From Breaker Morant to Verraaiers: Ideology within filmic representations of the Anglo-Boer War

ABSTRAC / SAMEVATTTING

The Australian produced Breaker Morant (1980) and the South African film Verraaiers [Traitors] (2012) are based on apparently true and similar incidents that occurred on the opposing sides during the Anglo-Boer War. In Breaker Morant, Australian soldiers under British command are arrested and stand trial for murdering Boer prisoners and a civilian. In Verraaiers a prominent field cornet and his sons are put on trial for treason. Both films constitute strong anti-war statements whilst communicating the continuing significance of the Anglo-Boer War to the national histories of their respective countries of origin, but in diverse ways and with different objectives. Breaker Morant was profitable at the time of its release, continues to be regularly screened on television, and is regarded as a film classic seminal to the Australian New Wave. Verraaiers was produced in a post-1994 South Africa and differs significantly from earlier Anglo-Boer War films.
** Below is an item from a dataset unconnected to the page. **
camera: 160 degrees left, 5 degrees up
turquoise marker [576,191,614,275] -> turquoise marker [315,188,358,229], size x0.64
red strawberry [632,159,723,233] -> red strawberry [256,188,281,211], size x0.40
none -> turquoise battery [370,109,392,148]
The paper gives a brief analysis of Breaker Morant and explains its success (in terms of the contextual social dynamics that justified its production) as contrast to an in-depth analysis of the more complex historical and contextual social forces to which Verraaiers is a response, and which account for its failure at the box office despite the existential importance its message for the future of South Africa.